It’s one thing when a crisis just happens to increase the need for a product or service you sell. But it’s another thing entirely to capitalize on the suffering of others by hoarding necessary supplies and raising the prices by exorbitant amounts just to make a bigger profit while people get sick, go hungry, and lose their lives.
Price gouging isn’t just unethical — it’s illegal. Government attorneys and private attorneys across the United States are cracking down on price gougers, from individuals to massive corporations.
Some of the items that have been the subject of price gouging include:
Generally, the legal standard of price gouging in many areas is a price increase of 10 percent, according to the Associated Press. But in some instances, retailers have increased the cost of these needed items by as much as 300 to 400 percent — or more.
The result has been $10 rolls of toilet paper, $40 face masks, and $79 bottles of hand sanitizer, according to TIME.
Online retail giant Amazon announced in late February that the company was cracking down on third-party sellers for price gouging behaviors, according to The Verge. The company removed tens of thousands of product listings for price gouging — and upwards of 1 million products claiming to “cure” COVID-19 — Reuters reported. However, Reuters also noted such serious price gouging issues as a $10 box of small bottles of hand sanitizer marked up to $400 and another bottle of hand sanitizer listed at $600, prompting a letter from Massachusetts Senator Edward Markey.
Yet Amazon itself was sued in a class action lawsuit filed on March 10, 2020. According to Law Street Media, Florida mother of five Stephanie Armas, filed the class action lawsuit after Amazon charged her $99 for a pack of toilet paper that, she said, would normally cost around $36 and $199 for a double pack of hand sanitizer that usually runs in the ballpark or $16 or less.
Price gouging has become a problem across the United States, but it’s no coincidence that some of the areas hit hardest by the outbreak are also seeing some of the most widespread reports of exorbitant price increases. At the local government level, New York City has seen a particular rise in price gouging complaints. As of March 20, the City had fielded more than 1,000 complaints, over which the municipality had issued 550 violations and announced $275,000 in fines, TIME reported.
Both individuals and companies have faced serious consequences over allegations of price gouging.
Auctioneer Tim Worstell, owner of Auctions Unlimited in Texas, has been sued by the state’s attorney general after attempting to sell soap, disinfectant wipes and a stockpile of 750,000 face masks at a markup in excess of what’s permitted under state price gouging laws, according to USA Today. Before authorities broke up the auction, Worstell reportedly brought in $154,000 — $40,000 of it which went to him personally — including a pack of 16 N95 respirator masks for which the price listing climbed to $180.
In Alaska, the attorney general has filed a complaint against an individual, Juan Lyle Aune, over alleged price gouging in reselling N95 respirators on Amazon and eBay. The complaint reported that Aune bought 20-packs of masks at the price point of $17 to $23 apiece before reselling them for $89 per pack.
Since the start of the U.S. outbreak, numerous retailers have received cease-and-desist letters and been sued or fined over cost increases that violate price gouging laws. Stores selling PPE, basic food and toiletry needs, cleaning products, and medical products may all face legal action if accused of price gouging.
If you have encountered price gouging during this crisis, you may have legal recourse. A lawsuit isn’t the only option for addressing this unacceptable behavior, but it likely is the only one of the options that will compensate you for the excessive money you had to spend to get the items your family can’t go without.

*PROBLEMS AND TASKS*:
A - Decide whether each statement agrees with the price gouging article, answering yes or no and quoting the words that settle it: (i) Amazon removed tens of thousands of product listings for price gouging. (ii) As of March 20, New York City had issued 1,000 violations. (iii) Juan Lyle Aune resold the masks for $89 per pack.
B - Reproduce the part of the price gouging article starting with "Price gouging isn’t" and going on through "according to TIME.".
The lines after this come from a separate source.

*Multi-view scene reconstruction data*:
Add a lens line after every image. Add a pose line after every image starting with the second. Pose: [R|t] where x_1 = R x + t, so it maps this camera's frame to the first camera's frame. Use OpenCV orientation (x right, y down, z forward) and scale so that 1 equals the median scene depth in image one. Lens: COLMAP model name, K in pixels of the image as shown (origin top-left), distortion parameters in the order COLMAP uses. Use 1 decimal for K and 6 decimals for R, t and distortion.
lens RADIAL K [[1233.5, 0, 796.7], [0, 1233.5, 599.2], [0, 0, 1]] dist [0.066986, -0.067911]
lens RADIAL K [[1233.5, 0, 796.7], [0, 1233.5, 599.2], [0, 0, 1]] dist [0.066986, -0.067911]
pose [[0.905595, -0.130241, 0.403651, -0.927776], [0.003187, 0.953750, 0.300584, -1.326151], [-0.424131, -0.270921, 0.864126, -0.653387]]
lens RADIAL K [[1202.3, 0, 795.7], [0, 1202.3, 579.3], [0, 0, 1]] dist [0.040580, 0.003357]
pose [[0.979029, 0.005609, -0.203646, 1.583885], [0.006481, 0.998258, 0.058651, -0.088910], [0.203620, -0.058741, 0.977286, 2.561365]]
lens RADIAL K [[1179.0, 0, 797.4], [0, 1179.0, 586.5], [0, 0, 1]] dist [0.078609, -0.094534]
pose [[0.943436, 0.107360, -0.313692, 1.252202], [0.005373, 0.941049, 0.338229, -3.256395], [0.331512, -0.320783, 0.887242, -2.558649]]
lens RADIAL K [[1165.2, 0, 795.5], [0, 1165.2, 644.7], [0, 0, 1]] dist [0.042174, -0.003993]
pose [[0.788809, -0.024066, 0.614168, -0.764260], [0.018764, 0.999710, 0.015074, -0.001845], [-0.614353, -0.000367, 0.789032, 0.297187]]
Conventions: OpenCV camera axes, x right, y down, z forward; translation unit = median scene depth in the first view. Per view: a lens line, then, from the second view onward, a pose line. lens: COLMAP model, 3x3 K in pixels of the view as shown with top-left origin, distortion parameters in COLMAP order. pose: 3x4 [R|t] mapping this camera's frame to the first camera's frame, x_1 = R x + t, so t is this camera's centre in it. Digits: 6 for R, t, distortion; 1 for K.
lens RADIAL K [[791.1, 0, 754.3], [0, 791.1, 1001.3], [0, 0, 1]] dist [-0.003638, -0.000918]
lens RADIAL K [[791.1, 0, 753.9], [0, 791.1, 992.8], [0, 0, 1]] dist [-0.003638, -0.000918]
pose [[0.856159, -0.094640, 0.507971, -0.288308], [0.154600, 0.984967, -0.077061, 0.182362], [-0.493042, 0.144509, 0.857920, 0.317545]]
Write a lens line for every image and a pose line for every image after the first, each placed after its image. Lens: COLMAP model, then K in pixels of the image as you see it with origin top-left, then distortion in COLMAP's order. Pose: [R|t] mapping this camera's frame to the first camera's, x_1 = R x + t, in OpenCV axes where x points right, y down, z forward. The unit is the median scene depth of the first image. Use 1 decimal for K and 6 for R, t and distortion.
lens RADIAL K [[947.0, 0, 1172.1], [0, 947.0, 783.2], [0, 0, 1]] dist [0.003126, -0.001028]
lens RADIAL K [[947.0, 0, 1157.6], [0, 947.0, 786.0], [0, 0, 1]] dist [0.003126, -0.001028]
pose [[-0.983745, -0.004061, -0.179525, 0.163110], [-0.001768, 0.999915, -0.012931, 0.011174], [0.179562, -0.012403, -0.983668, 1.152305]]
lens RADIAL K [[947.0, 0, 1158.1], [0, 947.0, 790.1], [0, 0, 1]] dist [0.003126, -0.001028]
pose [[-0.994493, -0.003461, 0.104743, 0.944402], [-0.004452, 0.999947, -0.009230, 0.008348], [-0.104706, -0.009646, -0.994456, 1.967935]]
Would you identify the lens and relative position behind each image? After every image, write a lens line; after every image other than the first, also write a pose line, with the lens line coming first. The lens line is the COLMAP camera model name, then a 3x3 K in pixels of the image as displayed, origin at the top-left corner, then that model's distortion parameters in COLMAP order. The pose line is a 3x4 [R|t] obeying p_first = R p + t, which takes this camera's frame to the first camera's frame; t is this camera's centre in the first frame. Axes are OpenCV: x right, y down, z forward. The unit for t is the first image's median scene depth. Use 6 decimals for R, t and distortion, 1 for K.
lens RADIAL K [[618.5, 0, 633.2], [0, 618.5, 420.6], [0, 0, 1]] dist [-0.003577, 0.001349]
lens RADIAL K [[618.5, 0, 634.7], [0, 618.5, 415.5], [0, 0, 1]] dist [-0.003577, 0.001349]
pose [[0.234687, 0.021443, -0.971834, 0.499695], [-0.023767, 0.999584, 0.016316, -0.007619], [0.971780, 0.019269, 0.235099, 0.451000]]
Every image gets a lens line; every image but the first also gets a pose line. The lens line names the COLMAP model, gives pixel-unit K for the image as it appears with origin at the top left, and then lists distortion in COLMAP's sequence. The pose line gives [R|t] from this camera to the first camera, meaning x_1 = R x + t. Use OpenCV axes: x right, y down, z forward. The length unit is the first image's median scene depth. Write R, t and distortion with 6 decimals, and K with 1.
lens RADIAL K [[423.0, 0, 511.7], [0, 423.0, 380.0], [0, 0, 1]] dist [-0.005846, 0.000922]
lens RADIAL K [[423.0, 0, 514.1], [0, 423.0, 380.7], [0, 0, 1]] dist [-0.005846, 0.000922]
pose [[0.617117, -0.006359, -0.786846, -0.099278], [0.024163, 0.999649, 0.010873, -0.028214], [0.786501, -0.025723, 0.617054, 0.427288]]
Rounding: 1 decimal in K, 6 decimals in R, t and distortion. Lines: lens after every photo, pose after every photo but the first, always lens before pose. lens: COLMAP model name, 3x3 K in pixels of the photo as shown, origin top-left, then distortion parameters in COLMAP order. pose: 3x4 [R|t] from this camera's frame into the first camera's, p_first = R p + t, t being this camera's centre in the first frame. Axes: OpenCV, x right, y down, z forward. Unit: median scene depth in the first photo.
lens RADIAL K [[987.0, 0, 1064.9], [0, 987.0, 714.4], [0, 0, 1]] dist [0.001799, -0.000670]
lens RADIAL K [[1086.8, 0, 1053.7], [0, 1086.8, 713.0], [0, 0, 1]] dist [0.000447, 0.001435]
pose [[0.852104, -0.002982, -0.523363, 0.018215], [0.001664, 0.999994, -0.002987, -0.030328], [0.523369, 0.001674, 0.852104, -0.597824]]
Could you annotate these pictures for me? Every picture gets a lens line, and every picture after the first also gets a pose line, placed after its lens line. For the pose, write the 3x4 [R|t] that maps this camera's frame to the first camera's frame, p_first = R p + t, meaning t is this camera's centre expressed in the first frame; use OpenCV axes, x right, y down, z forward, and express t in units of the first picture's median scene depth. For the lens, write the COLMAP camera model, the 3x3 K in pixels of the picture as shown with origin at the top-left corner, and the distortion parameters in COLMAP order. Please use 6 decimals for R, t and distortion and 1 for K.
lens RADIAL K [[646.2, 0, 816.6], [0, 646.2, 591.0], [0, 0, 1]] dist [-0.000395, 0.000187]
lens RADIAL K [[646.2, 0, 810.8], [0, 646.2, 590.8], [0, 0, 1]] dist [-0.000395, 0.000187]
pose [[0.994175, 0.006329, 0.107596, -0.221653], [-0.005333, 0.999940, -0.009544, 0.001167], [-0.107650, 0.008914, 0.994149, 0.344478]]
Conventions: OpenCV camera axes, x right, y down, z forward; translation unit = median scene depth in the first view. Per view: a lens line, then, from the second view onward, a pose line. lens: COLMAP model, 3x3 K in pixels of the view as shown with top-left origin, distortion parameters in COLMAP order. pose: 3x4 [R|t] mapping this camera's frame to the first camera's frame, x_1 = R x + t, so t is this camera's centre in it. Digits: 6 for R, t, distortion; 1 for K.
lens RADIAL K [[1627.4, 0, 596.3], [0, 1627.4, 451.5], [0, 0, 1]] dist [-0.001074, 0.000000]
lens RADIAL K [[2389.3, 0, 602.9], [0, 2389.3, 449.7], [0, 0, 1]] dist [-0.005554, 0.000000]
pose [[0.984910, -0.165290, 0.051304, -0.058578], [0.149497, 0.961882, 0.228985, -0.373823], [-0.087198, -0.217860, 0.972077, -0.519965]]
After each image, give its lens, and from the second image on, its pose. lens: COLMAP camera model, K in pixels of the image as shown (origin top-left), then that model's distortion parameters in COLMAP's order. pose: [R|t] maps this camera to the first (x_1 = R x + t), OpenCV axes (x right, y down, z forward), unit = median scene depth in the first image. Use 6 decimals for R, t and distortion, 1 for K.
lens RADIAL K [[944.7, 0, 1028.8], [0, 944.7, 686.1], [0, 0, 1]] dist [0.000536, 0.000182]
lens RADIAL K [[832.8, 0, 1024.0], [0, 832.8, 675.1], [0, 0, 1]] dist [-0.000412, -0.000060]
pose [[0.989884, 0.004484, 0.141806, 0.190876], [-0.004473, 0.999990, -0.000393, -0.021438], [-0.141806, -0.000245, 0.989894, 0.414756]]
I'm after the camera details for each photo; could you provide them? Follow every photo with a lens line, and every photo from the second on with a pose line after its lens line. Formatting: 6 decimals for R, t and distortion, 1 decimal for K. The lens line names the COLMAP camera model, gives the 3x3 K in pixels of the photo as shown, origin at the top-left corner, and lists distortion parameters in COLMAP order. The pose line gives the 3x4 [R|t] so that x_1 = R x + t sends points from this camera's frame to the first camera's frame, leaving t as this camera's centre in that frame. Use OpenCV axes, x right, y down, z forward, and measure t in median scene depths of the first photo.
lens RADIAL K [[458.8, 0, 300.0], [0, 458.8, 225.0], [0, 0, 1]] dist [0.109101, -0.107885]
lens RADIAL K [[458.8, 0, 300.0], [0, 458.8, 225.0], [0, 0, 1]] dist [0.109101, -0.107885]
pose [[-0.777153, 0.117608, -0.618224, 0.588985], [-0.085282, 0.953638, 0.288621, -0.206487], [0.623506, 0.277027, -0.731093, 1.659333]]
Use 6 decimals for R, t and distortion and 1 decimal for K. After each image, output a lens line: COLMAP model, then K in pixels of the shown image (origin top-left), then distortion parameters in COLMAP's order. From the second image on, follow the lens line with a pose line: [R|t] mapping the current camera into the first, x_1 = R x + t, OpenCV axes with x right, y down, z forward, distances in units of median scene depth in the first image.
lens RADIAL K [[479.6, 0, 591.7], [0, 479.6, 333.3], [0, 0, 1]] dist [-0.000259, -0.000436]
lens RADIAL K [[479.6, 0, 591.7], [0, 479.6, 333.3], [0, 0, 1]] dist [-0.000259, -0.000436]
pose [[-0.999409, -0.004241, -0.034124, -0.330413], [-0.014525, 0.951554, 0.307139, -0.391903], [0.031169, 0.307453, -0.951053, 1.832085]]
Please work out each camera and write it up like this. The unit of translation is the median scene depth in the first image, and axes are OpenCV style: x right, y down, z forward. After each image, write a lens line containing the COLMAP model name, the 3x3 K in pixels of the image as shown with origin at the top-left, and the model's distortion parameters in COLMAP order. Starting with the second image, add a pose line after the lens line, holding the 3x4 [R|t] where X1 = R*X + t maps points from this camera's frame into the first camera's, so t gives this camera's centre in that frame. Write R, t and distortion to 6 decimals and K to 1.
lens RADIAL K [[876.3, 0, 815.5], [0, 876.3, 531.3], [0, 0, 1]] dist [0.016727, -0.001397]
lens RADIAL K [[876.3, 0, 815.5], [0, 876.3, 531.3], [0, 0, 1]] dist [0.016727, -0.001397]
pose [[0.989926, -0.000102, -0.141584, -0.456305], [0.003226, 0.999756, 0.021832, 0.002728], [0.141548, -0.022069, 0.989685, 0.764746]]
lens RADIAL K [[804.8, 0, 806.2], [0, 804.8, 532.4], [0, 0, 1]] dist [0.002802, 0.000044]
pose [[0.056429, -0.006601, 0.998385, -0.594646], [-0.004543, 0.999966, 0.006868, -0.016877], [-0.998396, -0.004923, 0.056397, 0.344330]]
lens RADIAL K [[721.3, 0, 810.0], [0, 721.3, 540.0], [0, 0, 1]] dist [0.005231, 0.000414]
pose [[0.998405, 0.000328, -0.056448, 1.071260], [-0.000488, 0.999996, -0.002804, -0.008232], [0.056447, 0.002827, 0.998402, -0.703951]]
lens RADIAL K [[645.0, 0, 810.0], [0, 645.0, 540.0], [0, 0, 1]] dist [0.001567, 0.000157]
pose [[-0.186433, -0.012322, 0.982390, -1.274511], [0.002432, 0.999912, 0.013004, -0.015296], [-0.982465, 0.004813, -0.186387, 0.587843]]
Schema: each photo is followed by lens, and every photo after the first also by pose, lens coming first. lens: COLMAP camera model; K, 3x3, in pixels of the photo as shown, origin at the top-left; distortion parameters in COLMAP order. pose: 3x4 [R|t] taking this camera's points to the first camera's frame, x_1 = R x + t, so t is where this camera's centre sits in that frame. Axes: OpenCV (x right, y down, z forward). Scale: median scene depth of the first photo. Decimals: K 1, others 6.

*LIST OF ANSWERS*:
A -
(i) Yes: "The company removed tens of thousands of product listings for price gouging"
(ii) No: "the municipality had issued 550 violations"
(iii) Yes: "before reselling them for $89 per pack"

B -
Price gouging isn’t just unethical — it’s illegal. Government attorneys and private attorneys across the United States are cracking down on price gougers, from individuals to massive corporations.
Some of the items that have been the subject of price gouging include:
Generally, the legal standard of price gouging in many areas is a price increase of 10 percent, according to the Associated Press. But in some instances, retailers have increased the cost of these needed items by as much as 300 to 400 percent — or more.
The result has been $10 rolls of toilet paper, $40 face masks, and $79 bottles of hand sanitizer, according to TIME.